The eyes are only physical devices that take in information. It is our brains that actually process and interpret the information and construct a mental image of the world based upon the sensory-input provided by the eyes. In that sense, any image that we see "with our eyes" while awake is really just a picture made by our mind--though, while awake, our mental construct of the world is constrained (for the most part) by the data being collected by our senses. The data collected by our eyes is restricted to the visible wavelengths of light, but the experience of seeing color is created by our minds.

Another example:  depth perception. Our eyes DO NOT see depth. One eye sees one flat image, and the other eye sees another flat image. It is our brain/mind that puts the two together to create our experience of seeing in three dimensions.

I think, therefore, that it is not a huge leap to imagine that it is at least possible for our brains during sleep, when no longer constrained by sensory input of the outside world, to construct an experience of "seeing" a color outside of our normal experience of color. Perhaps it is unlikely, but that the eyes can only physically percieve the colors that they can is really quite irrelevant to the question of whether our minds are powerful enough to create an experience not possible in waking life.

Our brains are, after all, able to take the raw data of our senses and create a mental "image" (visual, auditory, tactile, gustatory, and olfactory) of the world that is an extremely complex and truly awe-inspiring feat of computation and virtual representation. AND our brains can do all of that without the benefit of the senses--and indeed in spite of them--when we dream.

Is it really wise to so adamantly and prematurely rule out the possibility of our astonishingly powerful brains imagining one little "color" that is not red, yellow, blue or one of their many combinations simply because the eyes are physically incapable of providing sensory data for this new "color"?

----------


## Rodiath

Couldn't be bothered to read all of this, but I'm sure this is possible. People repeatedly report seeing colours they have never seen before while on lsd. Your eyes might be limited to three colours, your mind is not.

----------


## RunflaCruiser

I've seen my emotions with my eyes while on a form of LSD.

----------


## gigaschatten

> There is no way to see a color that doesn't exist. Maybe see a color that you haven't seen before but you could do that once in every dream since the pixels of life are in the billions of different shades of color.

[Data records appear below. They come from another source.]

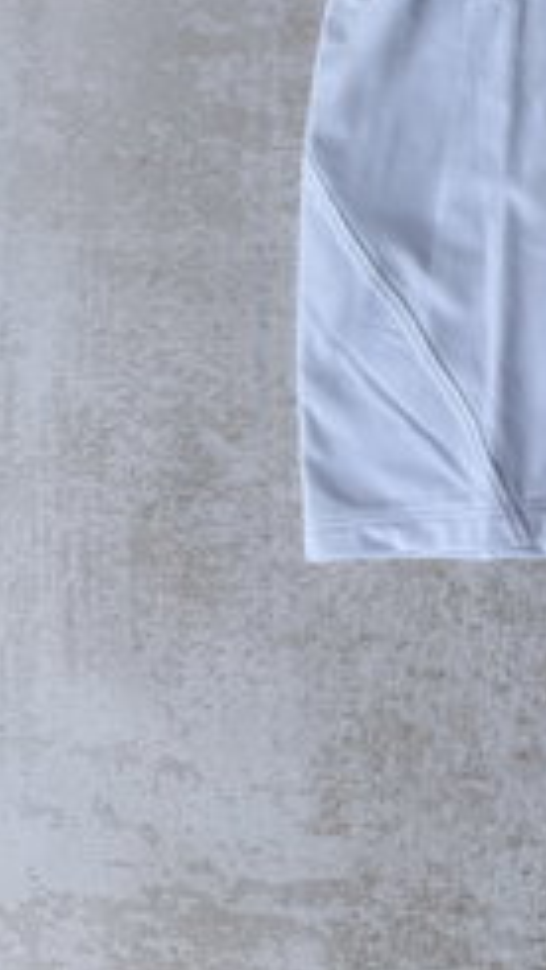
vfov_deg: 32.6
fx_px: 1466
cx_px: 716
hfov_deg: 19.4
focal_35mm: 57
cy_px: -73
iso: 80
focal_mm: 6.76
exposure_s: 1/1337
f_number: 1.78
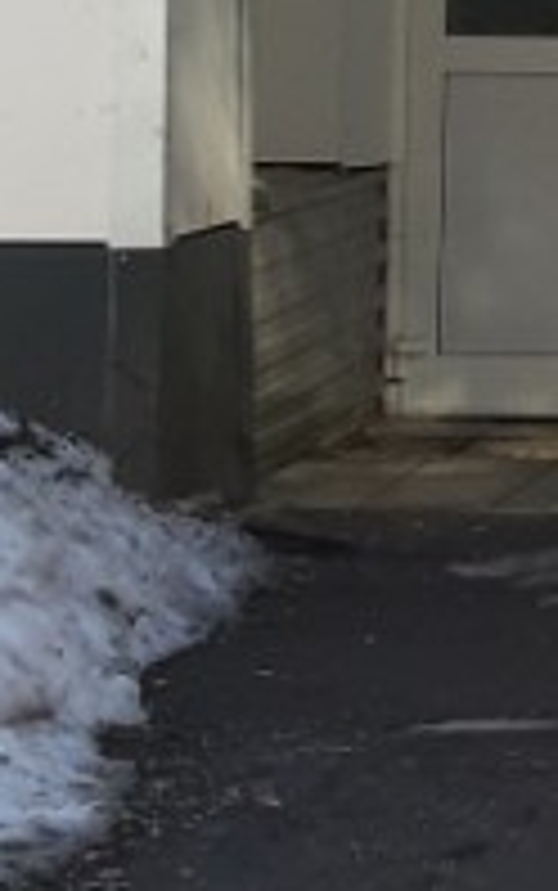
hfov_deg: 5.8
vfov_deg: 10.6
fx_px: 4689
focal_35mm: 193
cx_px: 2270
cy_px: -274
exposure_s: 1/250
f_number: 1.7
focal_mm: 3.93
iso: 40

The primary question is: What is color?

Color is an indirect representation of electromagnetic radiation that lies within our perception range, commonly and scientifically called "light". That range has a wavelength of roughly 400 to 700 nm. The wavelength of electromagnetic radiation is not limited to that range and there are animals and instruments that can receive more wavelengths than we can. But that is just a description of the stimulus (or rather one possible color stimulus) affecting the photoreceptors in the eye, which various image components are compressed and sent to the brain. That data consists mostly of contrast and movement information. It works completely different than e.g. a digital camera does. Finally an "image" is constructed in the brain, but that image is a very individual interpretation of what the eye originally received. This is where color comes into existance. There are various optical illusions which show that we can even see colors where there are no accordant wavelengths and when we imagine objects, landscapes, etc., we see colors where there is no light at all. "Light" in fact only exists in the darkness of our mind, it is no physical quality.

Color itself is a phenomenom that does not exist in the physical world. Surely we can measure the wavelength of light, but that is not color. Colors only exists within ourselves and could be completely individual, because there is no way to tell if one persons colors "look" the same as another persons colors. Color is not a physical quality, it is a mental concept.

Frankly I don't know if you can see additional colors in dreams, but considering what color is, I can't eliminate the possibility.

----------